Paga founder Tayo Oviosu is moving to Group CEO. Opeyemi Oyinloye will serve as Acting CEO of Paga Nigeria, pending CBN approval.
Paga is changing its top structure after 17 years of founder-led operations in Nigeria.
Tayo Oviosu is moving into a new Group CEO role. Opeyemi Oyinloye has been named Acting CEO of Paga Nigeria, subject to Central Bank of Nigeria approval.
Oviosu, who has run Paga’s day-to-day business in Nigeria since launch, will step back from operating the company’s biggest market.
Oyinloye, currently Paga’s general manager for business operations, will take over as Acting CEO of Paga Nigeria while the company waits for regulatory sign-off from the Central Bank of Nigeria, which oversees payment companies and licences in the country.
Oviosu said his focus as Group CEO will be expansion into new African markets and building out bets in stablecoins, crypto, and artificial intelligence, which is software that can learn patterns from data and make predictions or automate tasks.
The leadership change is the first time someone other than Oviosu will lead Paga Nigeria.
Paga is one of Africa’s oldest fintechs, and Nigeria remains its core market.

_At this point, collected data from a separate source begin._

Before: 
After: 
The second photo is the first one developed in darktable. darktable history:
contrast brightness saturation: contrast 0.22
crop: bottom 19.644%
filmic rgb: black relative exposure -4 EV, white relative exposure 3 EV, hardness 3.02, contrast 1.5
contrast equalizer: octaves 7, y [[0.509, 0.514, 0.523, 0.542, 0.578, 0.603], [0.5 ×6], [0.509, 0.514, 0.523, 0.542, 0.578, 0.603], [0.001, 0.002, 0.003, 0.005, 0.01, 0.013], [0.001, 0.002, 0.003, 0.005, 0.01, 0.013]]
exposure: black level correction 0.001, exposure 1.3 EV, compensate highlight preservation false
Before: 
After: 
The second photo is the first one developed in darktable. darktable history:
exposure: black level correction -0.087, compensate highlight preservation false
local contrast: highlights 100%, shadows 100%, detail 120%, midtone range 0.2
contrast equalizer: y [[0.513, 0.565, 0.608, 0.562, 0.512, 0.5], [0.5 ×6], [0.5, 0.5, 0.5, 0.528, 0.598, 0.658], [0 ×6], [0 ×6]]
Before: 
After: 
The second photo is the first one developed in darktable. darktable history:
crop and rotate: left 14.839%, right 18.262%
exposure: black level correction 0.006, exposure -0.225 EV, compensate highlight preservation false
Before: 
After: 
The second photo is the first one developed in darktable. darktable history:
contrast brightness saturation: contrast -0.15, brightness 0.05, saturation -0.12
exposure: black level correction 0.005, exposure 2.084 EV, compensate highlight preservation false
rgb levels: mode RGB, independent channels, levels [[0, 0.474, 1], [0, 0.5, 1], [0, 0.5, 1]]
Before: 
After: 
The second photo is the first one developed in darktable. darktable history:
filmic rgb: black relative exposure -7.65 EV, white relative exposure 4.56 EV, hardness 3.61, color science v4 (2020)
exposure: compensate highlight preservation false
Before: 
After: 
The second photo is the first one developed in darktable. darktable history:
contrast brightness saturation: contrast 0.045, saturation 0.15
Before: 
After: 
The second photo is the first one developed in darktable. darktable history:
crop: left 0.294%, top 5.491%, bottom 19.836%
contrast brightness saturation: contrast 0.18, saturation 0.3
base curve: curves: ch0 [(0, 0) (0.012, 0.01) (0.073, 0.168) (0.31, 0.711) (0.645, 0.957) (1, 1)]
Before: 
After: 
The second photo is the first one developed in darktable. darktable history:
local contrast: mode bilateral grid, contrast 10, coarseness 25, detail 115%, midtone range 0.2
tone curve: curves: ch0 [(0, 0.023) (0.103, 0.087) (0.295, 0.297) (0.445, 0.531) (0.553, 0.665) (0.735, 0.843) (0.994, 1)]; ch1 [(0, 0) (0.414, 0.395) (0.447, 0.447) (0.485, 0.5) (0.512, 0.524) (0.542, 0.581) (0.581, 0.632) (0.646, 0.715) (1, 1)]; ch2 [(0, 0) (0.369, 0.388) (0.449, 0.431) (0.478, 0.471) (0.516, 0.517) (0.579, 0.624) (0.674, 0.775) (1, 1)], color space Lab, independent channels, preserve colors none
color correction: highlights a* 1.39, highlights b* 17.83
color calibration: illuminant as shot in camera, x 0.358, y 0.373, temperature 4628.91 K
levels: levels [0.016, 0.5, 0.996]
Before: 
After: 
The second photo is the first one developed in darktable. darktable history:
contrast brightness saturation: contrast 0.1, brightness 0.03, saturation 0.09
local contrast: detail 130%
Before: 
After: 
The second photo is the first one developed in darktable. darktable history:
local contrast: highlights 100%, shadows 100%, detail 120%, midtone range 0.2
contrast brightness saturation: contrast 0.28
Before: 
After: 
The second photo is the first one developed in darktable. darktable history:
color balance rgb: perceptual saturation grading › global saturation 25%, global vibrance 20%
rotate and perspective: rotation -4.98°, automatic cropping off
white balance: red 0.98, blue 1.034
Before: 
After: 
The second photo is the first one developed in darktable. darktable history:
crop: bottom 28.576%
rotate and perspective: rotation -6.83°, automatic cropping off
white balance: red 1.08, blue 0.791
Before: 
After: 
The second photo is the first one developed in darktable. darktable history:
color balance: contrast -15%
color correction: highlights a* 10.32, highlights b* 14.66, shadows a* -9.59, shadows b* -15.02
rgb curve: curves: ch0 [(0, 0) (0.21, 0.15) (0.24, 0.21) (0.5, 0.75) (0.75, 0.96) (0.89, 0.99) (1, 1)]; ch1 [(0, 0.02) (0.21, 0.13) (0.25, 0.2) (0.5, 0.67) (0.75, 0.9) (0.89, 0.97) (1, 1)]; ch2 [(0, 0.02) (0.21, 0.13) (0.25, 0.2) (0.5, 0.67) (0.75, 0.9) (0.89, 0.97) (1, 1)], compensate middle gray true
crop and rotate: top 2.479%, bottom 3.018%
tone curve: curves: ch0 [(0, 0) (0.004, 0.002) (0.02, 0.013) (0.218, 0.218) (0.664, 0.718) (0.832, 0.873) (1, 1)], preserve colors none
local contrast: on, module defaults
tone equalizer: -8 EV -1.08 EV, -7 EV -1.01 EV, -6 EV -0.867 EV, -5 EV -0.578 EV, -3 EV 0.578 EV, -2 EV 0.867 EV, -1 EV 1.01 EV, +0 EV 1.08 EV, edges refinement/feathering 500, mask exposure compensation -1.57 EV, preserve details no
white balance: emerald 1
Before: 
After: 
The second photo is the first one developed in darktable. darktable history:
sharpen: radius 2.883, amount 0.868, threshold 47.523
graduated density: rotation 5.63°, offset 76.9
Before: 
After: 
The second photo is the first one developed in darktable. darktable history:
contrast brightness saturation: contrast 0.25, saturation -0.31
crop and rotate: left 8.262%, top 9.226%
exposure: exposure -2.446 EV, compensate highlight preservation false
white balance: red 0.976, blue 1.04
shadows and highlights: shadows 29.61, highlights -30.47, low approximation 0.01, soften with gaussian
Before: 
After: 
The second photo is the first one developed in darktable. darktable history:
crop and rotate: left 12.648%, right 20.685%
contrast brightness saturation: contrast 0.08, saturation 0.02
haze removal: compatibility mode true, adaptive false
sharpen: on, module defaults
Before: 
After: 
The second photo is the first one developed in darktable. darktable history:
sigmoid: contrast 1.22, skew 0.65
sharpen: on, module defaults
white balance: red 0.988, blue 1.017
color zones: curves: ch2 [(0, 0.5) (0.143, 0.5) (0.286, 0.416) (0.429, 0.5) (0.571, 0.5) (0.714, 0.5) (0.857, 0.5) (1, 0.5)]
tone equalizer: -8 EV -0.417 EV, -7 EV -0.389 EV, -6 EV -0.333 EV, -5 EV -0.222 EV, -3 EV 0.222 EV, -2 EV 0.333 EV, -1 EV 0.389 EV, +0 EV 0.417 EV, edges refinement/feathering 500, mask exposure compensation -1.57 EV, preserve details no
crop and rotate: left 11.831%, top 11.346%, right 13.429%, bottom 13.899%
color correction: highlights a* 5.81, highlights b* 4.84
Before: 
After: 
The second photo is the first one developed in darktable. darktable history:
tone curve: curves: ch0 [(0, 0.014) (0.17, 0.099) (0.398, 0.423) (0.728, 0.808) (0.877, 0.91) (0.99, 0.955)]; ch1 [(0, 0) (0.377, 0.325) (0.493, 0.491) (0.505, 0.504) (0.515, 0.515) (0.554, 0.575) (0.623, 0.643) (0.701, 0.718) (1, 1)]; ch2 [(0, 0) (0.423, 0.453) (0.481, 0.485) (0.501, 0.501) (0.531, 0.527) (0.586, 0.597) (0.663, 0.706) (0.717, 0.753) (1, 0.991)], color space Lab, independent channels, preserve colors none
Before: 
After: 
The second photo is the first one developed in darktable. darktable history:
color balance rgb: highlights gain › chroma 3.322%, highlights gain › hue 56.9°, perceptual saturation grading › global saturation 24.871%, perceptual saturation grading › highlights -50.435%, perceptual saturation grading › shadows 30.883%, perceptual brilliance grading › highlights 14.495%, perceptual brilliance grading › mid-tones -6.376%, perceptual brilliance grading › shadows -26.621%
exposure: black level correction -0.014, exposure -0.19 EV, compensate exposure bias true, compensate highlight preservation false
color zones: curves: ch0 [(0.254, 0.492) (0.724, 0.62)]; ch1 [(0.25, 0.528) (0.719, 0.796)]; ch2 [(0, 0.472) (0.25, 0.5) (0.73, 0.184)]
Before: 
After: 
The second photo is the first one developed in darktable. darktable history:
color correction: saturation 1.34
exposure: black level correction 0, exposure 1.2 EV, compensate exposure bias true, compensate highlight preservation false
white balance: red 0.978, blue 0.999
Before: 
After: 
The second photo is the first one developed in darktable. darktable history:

Handing daily control to a new leader is a signal that the company is trying to scale beyond a founder-centric structure.
The timing also matters because Paga’s transaction volume is rising. The company processed ₦17.1 trillion, about $12 billion, in transaction value in 2025, up 96% year on year.
Paga has also been adding international and partnership-led products, including US banking services for the African diaspora and a local partnership that brought PayPal back to Nigeria. A Group CEO role suggests the company wants more bandwidth for regional expansion and newer product lines that may face different regulatory and technical requirements.
Watch for when the Central Bank of Nigeria approves the acting Nigeria CEO appointment, and whether Paga announces specific new markets as Oviosu shifts to group-level growth.